[Start of section]

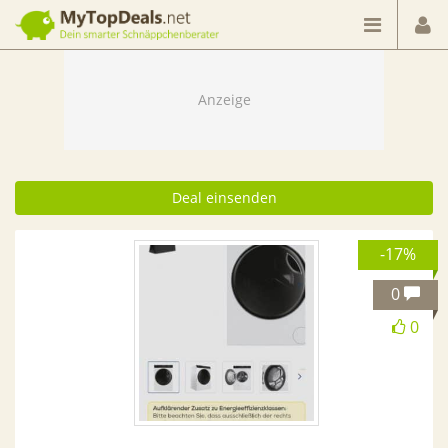
Dein smarter Schnäppchenberater
Deal einsenden
-17%
0
0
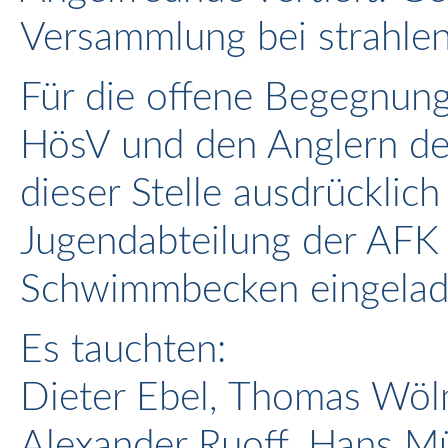
Versammlung bei strahle
Für die offene Begegnun
HösV und den Anglern de
dieser Stelle ausdrücklic
Jugendabteilung der AFK
Schwimmbecken eingelade
Es tauchten:
Dieter Ebel, Thomas Wölm
Alexander Ruoff, Hans Mü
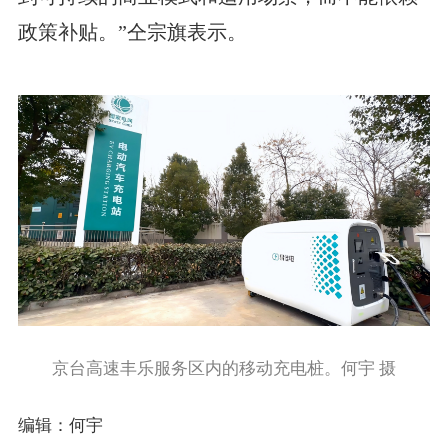
政策补贴。”仝宗旗表示。
京台高速丰乐服务区内的移动充电桩。何宇 摄
编辑：何宇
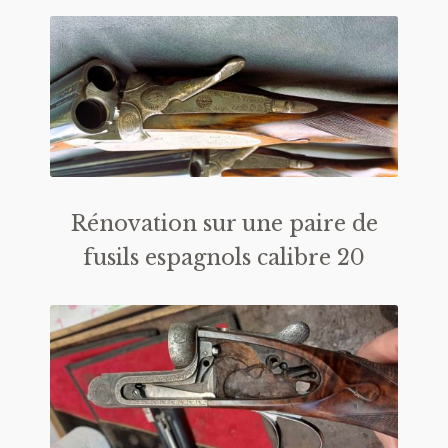
Rénovation sur une paire de
fusils espagnols calibre 20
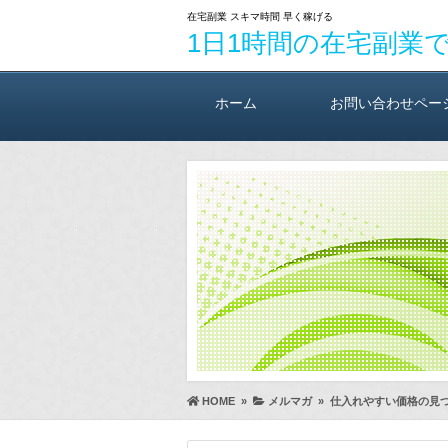
在宅副業 スキマ時間 早く稼げる
1日1時間の在宅副業
ホーム
お問い合わせペー
HOME
»
メルマガ
»
仕入れやすい価格の見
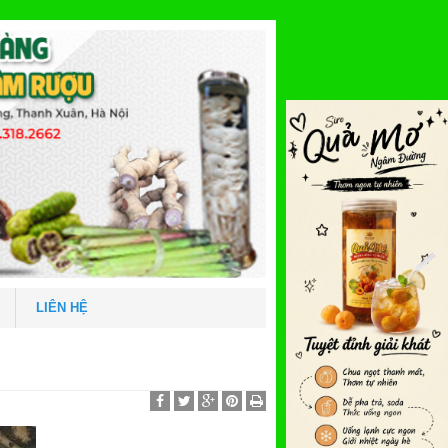
LIÊN HỆ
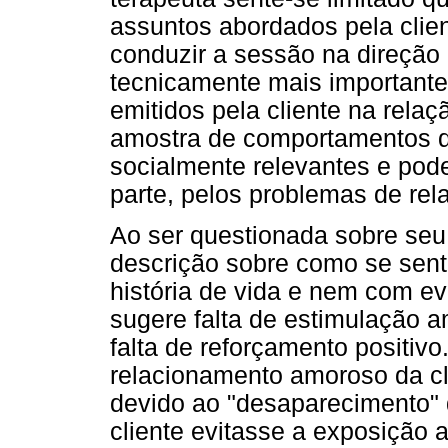
assuntos abordados pela clie
conduzir a sessão na direção
tecnicamente mais importante
emitidos pela cliente na rel
amostra de comportamentos q
socialmente relevantes e pod
parte, pelos problemas de rel
Ao ser questionada sobre seu 
descrição sobre como se sent
história de vida e nem com ev
sugere falta de estimulação a
falta de reforçamento positivo
relacionamento amoroso da cl
devido ao "desaparecimento"
cliente evitasse a exposição 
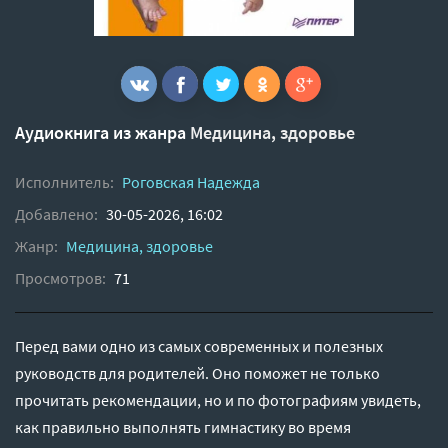
Аудиокнига из жанра
Медицина, здоровье
Исполнитель:
Роговская Надежда
Добавлено:
30-05-2026, 16:02
Жанр:
Медицина, здоровье
Просмотров:
71
Перед вами одно из самых современных и полезных
руководств для родителей. Оно поможет не только
прочитать рекомендации, но и по фотографиям увидеть,
как правильно выполнять гимнастику во время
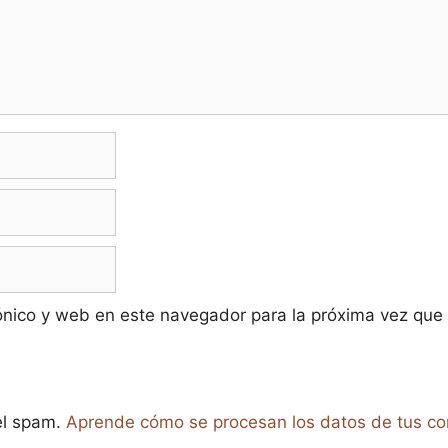
ónico y web en este navegador para la próxima vez que
 el spam.
Aprende cómo se procesan los datos de tus co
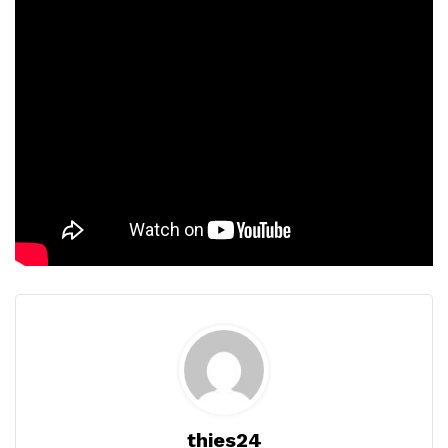
thies24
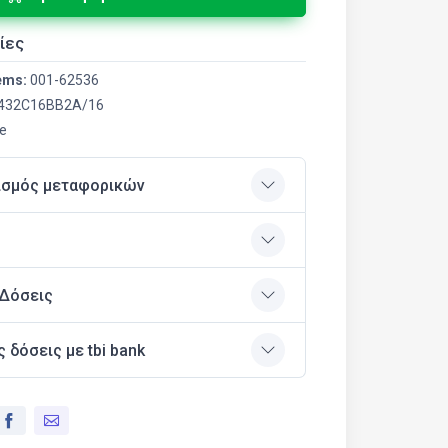
ίες
ems:
001-62536
432C16BB2A/16
me
ισμός μεταφορικών
 Δόσεις
ς δόσεις με tbi bank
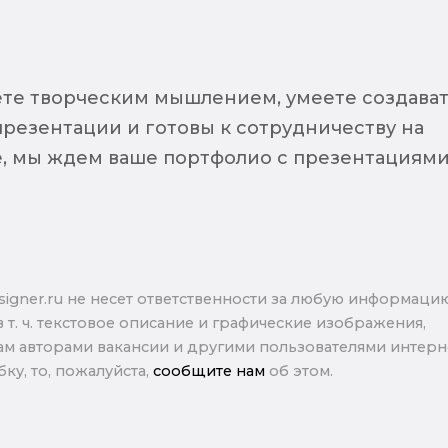
ете творческим мышлением, умеете создава
резентации и готовы к сотрудничеству на
, мы ждем ваше портфолио c презентациями
signer.ru не несет ответственности за любую информаци
в т. ч. текстовое описание и графические изображения,
м авторами вакансии и другими пользователями интерне
ку, то, пожалуйста,
сообщите нам
об этом.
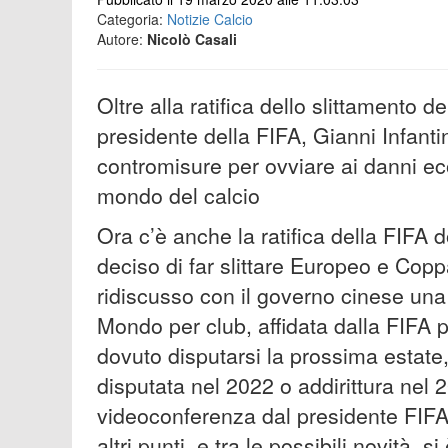
Categoria:
Notizie Calcio
Autore:
Nicolò Casali
Oltre alla ratifica dello slittamento d
presidente della FIFA, Gianni Infant
contromisure per ovviare ai danni ec
mondo del calcio
Ora c’è anche la ratifica della F
deciso di far slittare Europeo e Co
ridiscusso con il governo cinese un
Mondo per club, affidata dalla FIFA 
dovuto disputarsi la prossima estat
disputata nel 2022 o addirittura nel 
videoconferenza dal presidente FIFA,
altri punti, e tra le possibili novità, 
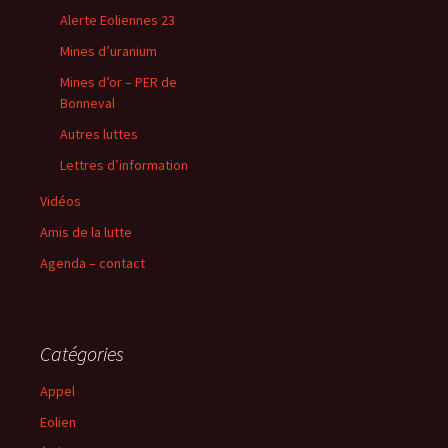
Alerte Eoliennes 23
Mines d’uranium
Mines d’or – PER de
Bonneval
Autres luttes
Lettres d’information
Vidéos
Amis de la lutte
Agenda – contact
Catégories
Appel
Eolien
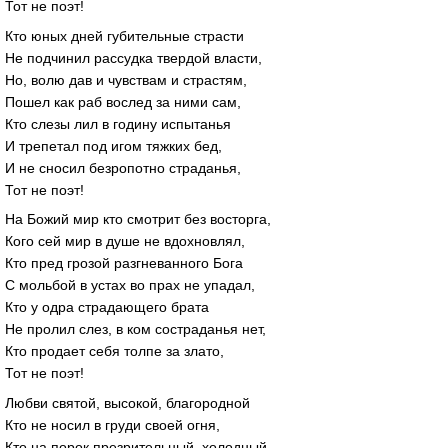
Тот не поэт!
Кто юных дней губительные страсти
Не подчинил рассудка твердой власти,
Но, волю дав и чувствам и страстям,
Пошел как раб вослед за ними сам,
Кто слезы лил в годину испытанья
И трепетал под игом тяжких бед,
И не сносил безропотно страданья,
Тот не поэт!
На Божий мир кто смотрит без восторга,
Кого сей мир в душе не вдохновлял,
Кто пред грозой разгневанного Бога
С мольбой в устах во прах не упадал,
Кто у одра страдающего брата
Не пролил слез, в ком состраданья нет,
Кто продает себя толпе за злато,
Тот не поэт!
Любви святой, высокой, благородной
Кто не носил в груди своей огня,
Кто на порок презрительный, холодный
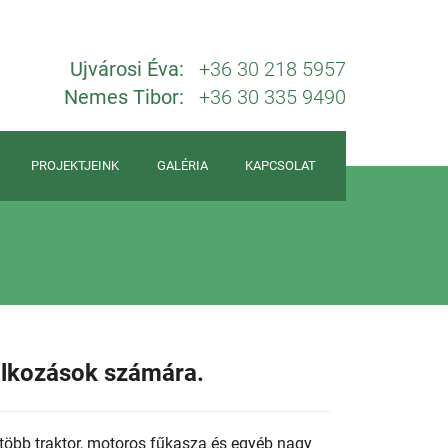
Ujvárosi Éva:
+36 30 218 5957
Nemes Tibor:
+36 30 335 9490
PROJEKTJEINK
GALÉRIA
KAPCSOLAT
lalkozások számára.
több traktor, motoros fűkasza és egyéb nagy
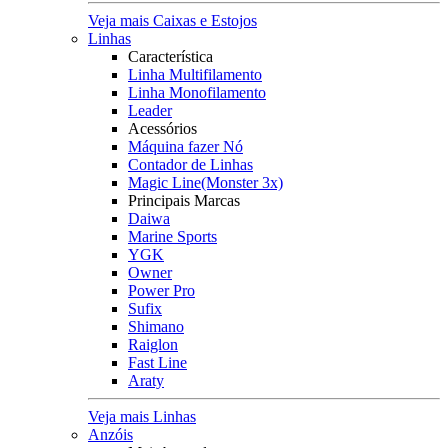
Veja mais Caixas e Estojos
Linhas
Característica
Linha Multifilamento
Linha Monofilamento
Leader
Acessórios
Máquina fazer Nó
Contador de Linhas
Magic Line(Monster 3x)
Principais Marcas
Daiwa
Marine Sports
YGK
Owner
Power Pro
Sufix
Shimano
Raiglon
Fast Line
Araty
Veja mais Linhas
Anzóis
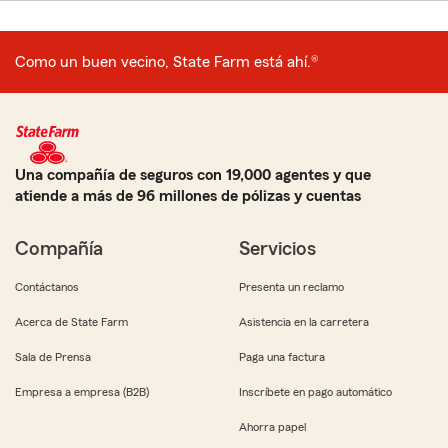
Como un buen vecino, State Farm está ahí.®
Una compañía de seguros con 19,000 agentes y que
atiende a más de 96 millones de pólizas y cuentas
Compañía
Servicios
Contáctanos
Presenta un reclamo
Acerca de State Farm
Asistencia en la carretera
Sala de Prensa
Paga una factura
Empresa a empresa (B2B)
Inscríbete en pago automático
Ahorra papel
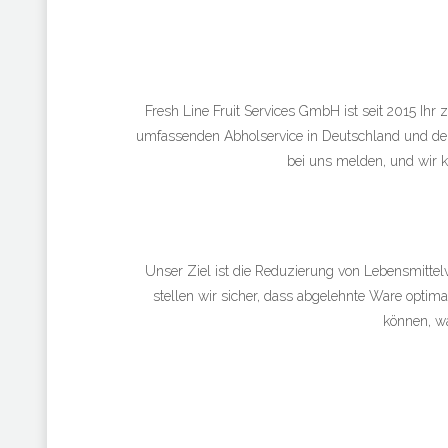
Fresh Line Fruit Services GmbH ist seit 2015 Ihr
umfassenden Abholservice in Deutschland und den 
bei uns melden, und wir 
Unser Ziel ist die Reduzierung von Lebensmitte
stellen wir sicher, dass abgelehnte Ware optima
können, w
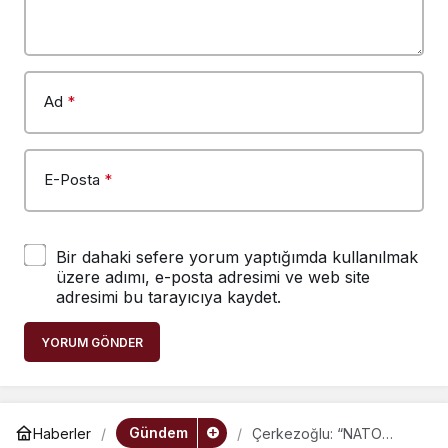
Ad
*
E-Posta
*
Bir dahaki sefere yorum yaptığımda kullanılmak
üzere adımı, e-posta adresimi ve web site
adresimi bu tarayıcıya kaydet.
YORUM GÖNDER
Gündem
Haberler
Çerkezoğlu: “NATO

[End of section]

EXERCISE DETAILS: Precisely the line with "üzere adımı, e-posta adresimi ve web site" and the lines after it, up to the last line of the entries above, are to be reproduced, and nothing more.

TASK ANSWER:
üzere adımı, e-posta adresimi ve web site
adresimi bu tarayıcıya kaydet.
YORUM GÖNDER
Gündem
Haberler
Çerkezoğlu: “NATO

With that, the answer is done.